Ayudas de 200 euros para tener hijos: la cuenta que no sale
¿Se forma una familia por 200 euros al mes? El Gobierno prepara una medida pro-natalidad basada en el subsidio directo por hijo, renunciando a la vía clásica de la deducción fiscal. La idea suena generosa, pero el escepticismo es generalizado entre quienes ya han pasado los treinta: el cheque no cubre ni una guardería, y nadie con dos dedos de frente decide tener un hijo por la paguita.
El cheque directo y la duda sobre quién cobra
El cambio de formato —de desgravación a cheque mensual— tiene una lectura económica: llega a quien no paga IRPF. Eso enfada a los contribuyentes que llevan décadas poniendo dinero en arcas públicas sin recibir nada a cambio. La queja recurrente no es solo contra el subsidio, sino contra la sensación de que el Estado recompensa a quien ya tiene hijos con fondos de quien decidió no tenerlos o no pudo.
Y aquí aparece la otra grieta: ¿a quién beneficia realmente la ayuda? Una corriente sostiene que las familias con más hijos y menos recursos, entre ellas muchas de origen migrante, serán las principales perceptoras; otra replica que, a pie de parque y AMPA, los padres encajan más en el perfil progresista que en el tradicional. La discusión se enciende porque nadie aporta estadísticas, solo anécdotas.
El experimento vasco que ya fracasó
El País Vasco lleva más de cuatro años con una ayuda similar, hasta los ocho años del menor, y no ha conseguido levantar la natalidad. Es el argumento empírico que más veces se repite: si el dinero fuera la variable clave, Euskadi sería un semillero de criaturas. No lo es. La conclusión de los escépticos es que el problema no es económico, sino de actitud, de proyecto de vida, de miedo al futuro o, simplemente, de falta de deseo.

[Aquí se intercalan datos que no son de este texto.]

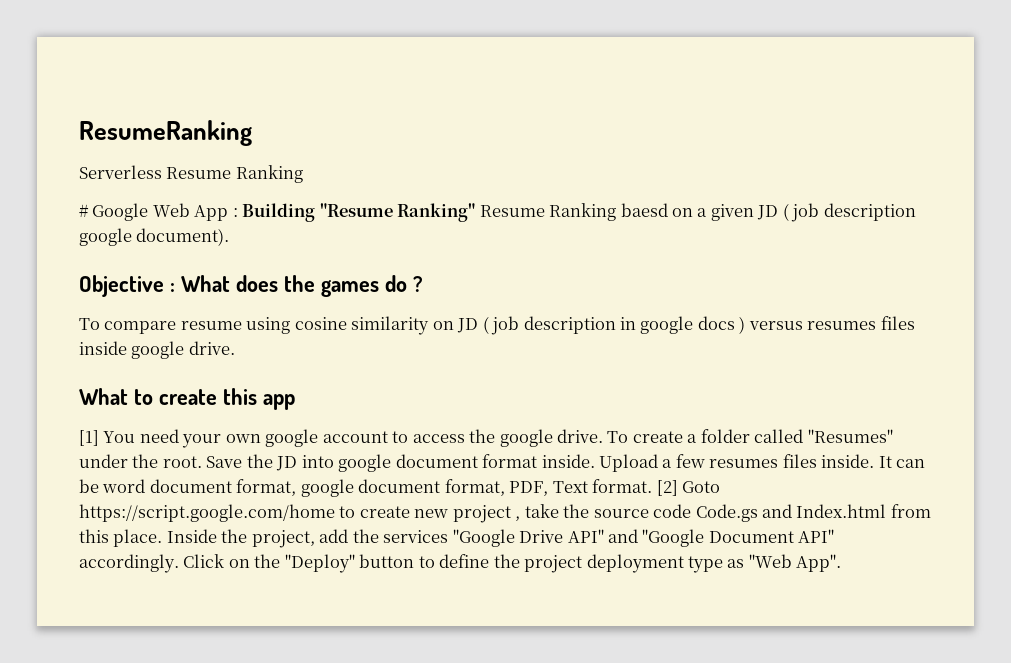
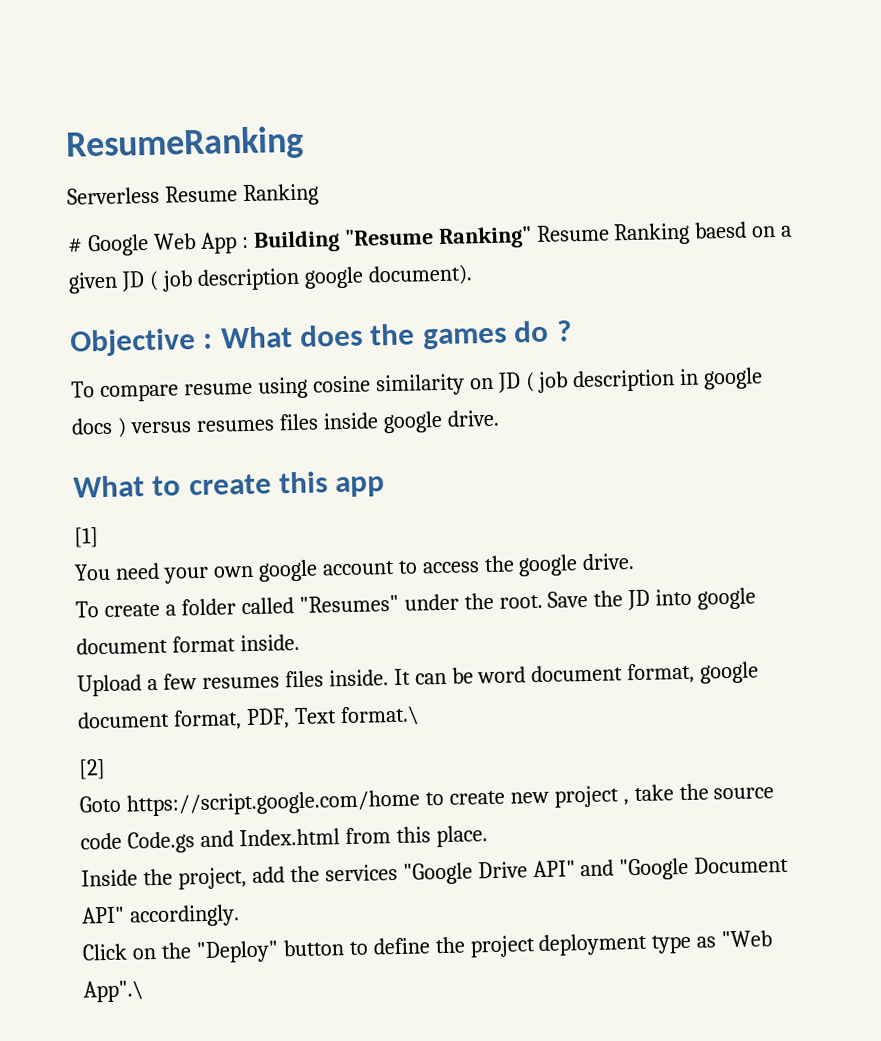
(99, 438) none -> (99, 537) //
(604, 436) none -> (636, 561) //
(595, 461) none -> (300, 642) //
[592,479,653,493] format. -> [339,705,420,727] format.\ //
(678, 488) none -> (106, 769) //
(163, 538) none -> (488, 836) //
(179, 563) none -> (240, 916) //
[796,554,842,572] App". -> [83,980,144,1003] App".\

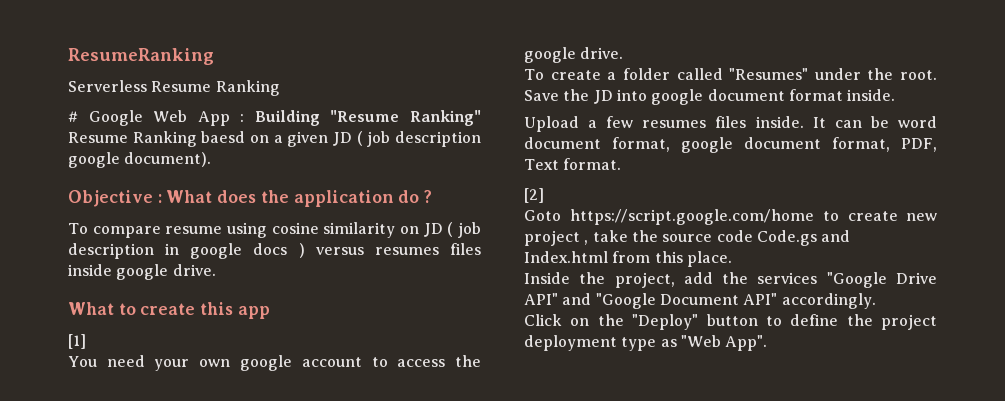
[422,327,507,350] games -> [293,190,394,207] application
[339,705,420,727] format.\ -> [563,158,622,170] format.
[83,980,144,1003] App".\ -> [725,335,768,351] App".

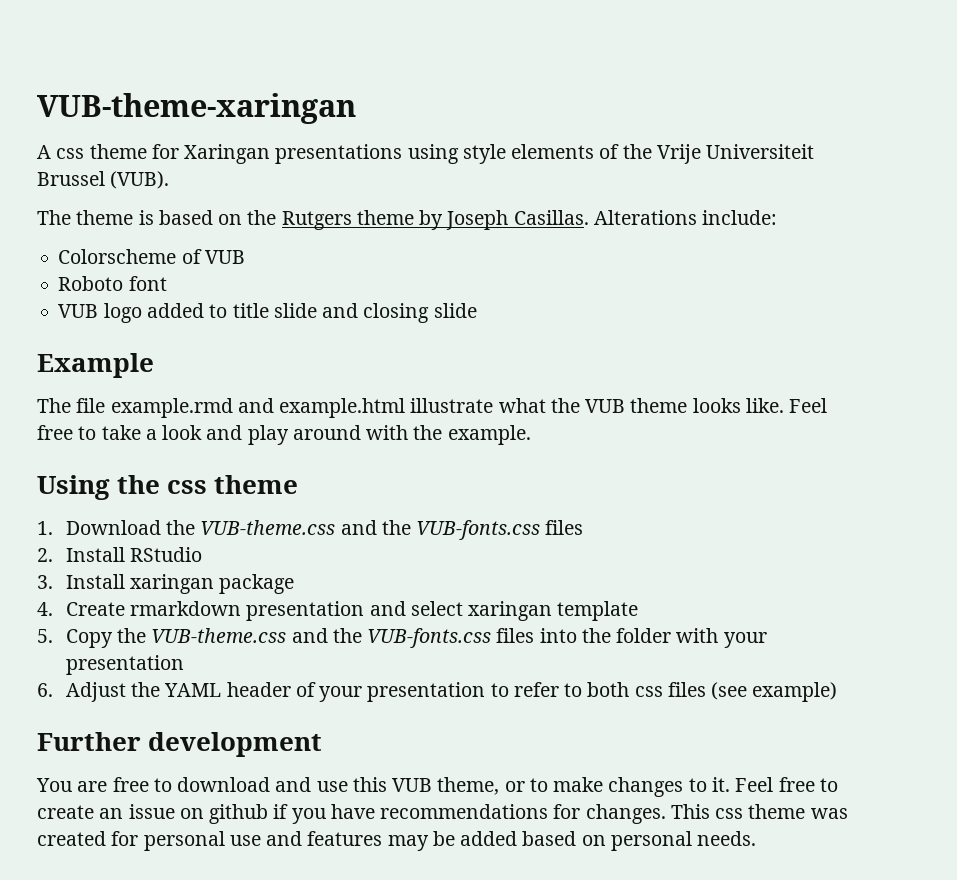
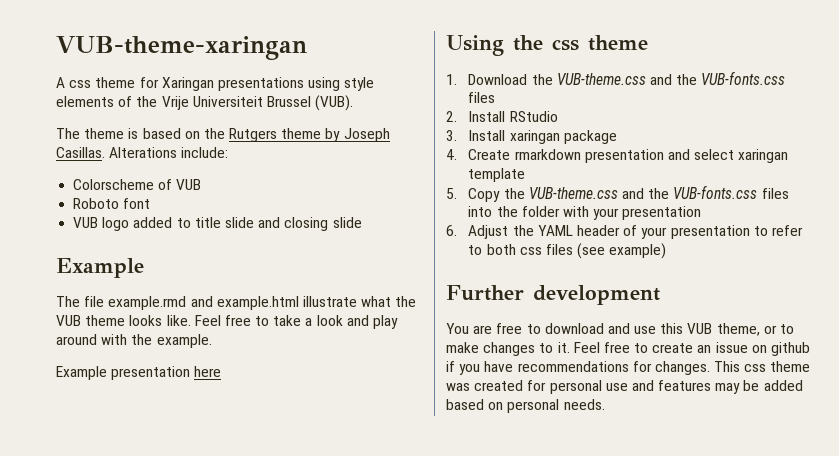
(531, 435) none -> [56,366,222,380] // Example presentation here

Vivienda y salarios, los elefantes en la habitación
Aunque la paguita ayude, la decisión de tener hijos choca contra dos muros: el precio de la vivienda y la precariedad laboral. Los pisos siguen carísimos, los sueldos no dan para hipotecas largas y la estabilidad brilla por su ausencia. Como resume un análisis: tener dinero para gastar en tonterías es fácil, pero mantener una hipoteca veinte años exige algo más que un cheque mensual. Mientras el mercado laboral y el residencial no se muevan, la medida tendrá un efecto cosmético.
El cálculo, además, no cuadra para quienes ya han pasado por la vida laboral: un trabajador con treinta años cotizados calcula haber pagado en torno a 600.000 euros entre IRPF, IVA y cotizaciones, y haber recibido cinco días de baja. Con ese balance, cualquier ayuda suena a calderilla.
Total, que el Gobierno anuncia el cheque de 200 euros como la gran solución. La natalidad española no repunta ni con el dinero encima de la mesa. Quizá, como apuntan los más irónicos, lo único que aumente sea el número de cuentas corrientes que reciben subsidios, que no es lo mismo que el número de cunas.